> WHAT YOU SHOULD DO: Without omission or alteration, write out all of the data.

> DATASET EXTRACT:
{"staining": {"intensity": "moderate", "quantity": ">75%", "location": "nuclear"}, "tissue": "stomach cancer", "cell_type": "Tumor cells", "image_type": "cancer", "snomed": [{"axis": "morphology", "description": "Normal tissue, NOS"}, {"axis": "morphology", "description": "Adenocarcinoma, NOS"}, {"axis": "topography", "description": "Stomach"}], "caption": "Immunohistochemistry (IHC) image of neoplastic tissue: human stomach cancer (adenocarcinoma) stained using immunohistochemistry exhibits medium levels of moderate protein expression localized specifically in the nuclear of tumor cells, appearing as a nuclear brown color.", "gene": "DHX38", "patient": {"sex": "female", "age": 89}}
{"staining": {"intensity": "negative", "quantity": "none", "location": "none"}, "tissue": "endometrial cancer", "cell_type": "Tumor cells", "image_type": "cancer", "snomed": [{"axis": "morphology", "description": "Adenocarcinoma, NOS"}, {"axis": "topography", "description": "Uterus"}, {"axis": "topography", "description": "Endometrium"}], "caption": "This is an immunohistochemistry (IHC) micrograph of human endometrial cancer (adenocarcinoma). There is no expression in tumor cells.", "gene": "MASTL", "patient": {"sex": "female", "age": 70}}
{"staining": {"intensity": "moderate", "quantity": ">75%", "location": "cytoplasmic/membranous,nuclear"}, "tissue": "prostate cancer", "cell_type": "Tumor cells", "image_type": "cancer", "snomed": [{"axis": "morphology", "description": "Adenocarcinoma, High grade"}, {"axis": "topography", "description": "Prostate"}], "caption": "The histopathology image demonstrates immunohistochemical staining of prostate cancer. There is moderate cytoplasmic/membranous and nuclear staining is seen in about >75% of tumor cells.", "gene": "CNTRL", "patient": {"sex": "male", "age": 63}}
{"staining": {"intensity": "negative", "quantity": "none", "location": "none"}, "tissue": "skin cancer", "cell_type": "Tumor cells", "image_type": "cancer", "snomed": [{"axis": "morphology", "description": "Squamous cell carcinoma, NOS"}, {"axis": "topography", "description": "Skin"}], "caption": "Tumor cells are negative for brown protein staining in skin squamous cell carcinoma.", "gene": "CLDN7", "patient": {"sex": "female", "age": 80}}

> SOLVED PROBLEM:
{"staining": {"intensity": "moderate", "quantity": ">75%", "location": "nuclear"}, "tissue": "stomach cancer", "cell_type": "Tumor cells", "image_type": "cancer", "snomed": [{"axis": "morphology", "description": "Normal tissue, NOS"}, {"axis": "morphology", "description": "Adenocarcinoma, NOS"}, {"axis": "topography", "description": "Stomach"}], "caption": "Immunohistochemistry (IHC) image of neoplastic tissue: human stomach cancer (adenocarcinoma) stained using immunohistochemistry exhibits medium levels of moderate protein expression localized specifically in the nuclear of tumor cells, appearing as a nuclear brown color.", "gene": "DHX38", "patient": {"sex": "female", "age": 89}}
{"staining": {"intensity": "negative", "quantity": "none", "location": "none"}, "tissue": "endometrial cancer", "cell_type": "Tumor cells", "image_type": "cancer", "snomed": [{"axis": "morphology", "description": "Adenocarcinoma, NOS"}, {"axis": "topography", "description": "Uterus"}, {"axis": "topography", "description": "Endometrium"}], "caption": "This is an immunohistochemistry (IHC) micrograph of human endometrial cancer (adenocarcinoma). There is no expression in tumor cells.", "gene": "MASTL", "patient": {"sex": "female", "age": 70}}
{"staining": {"intensity": "moderate", "quantity": ">75%", "location": "cytoplasmic/membranous,nuclear"}, "tissue": "prostate cancer", "cell_type": "Tumor cells", "image_type": "cancer", "snomed": [{"axis": "morphology", "description": "Adenocarcinoma, High grade"}, {"axis": "topography", "description": "Prostate"}], "caption": "The histopathology image demonstrates immunohistochemical staining of prostate cancer. There is moderate cytoplasmic/membranous and nuclear staining is seen in about >75% of tumor cells.", "gene": "CNTRL", "patient": {"sex": "male", "age": 63}}
{"staining": {"intensity": "negative", "quantity": "none", "location": "none"}, "tissue": "skin cancer", "cell_type": "Tumor cells", "image_type": "cancer", "snomed": [{"axis": "morphology", "description": "Squamous cell carcinoma, NOS"}, {"axis": "topography", "description": "Skin"}], "caption": "Tumor cells are negative for brown protein staining in skin squamous cell carcinoma.", "gene": "CLDN7", "patient": {"sex": "female", "age": 80}}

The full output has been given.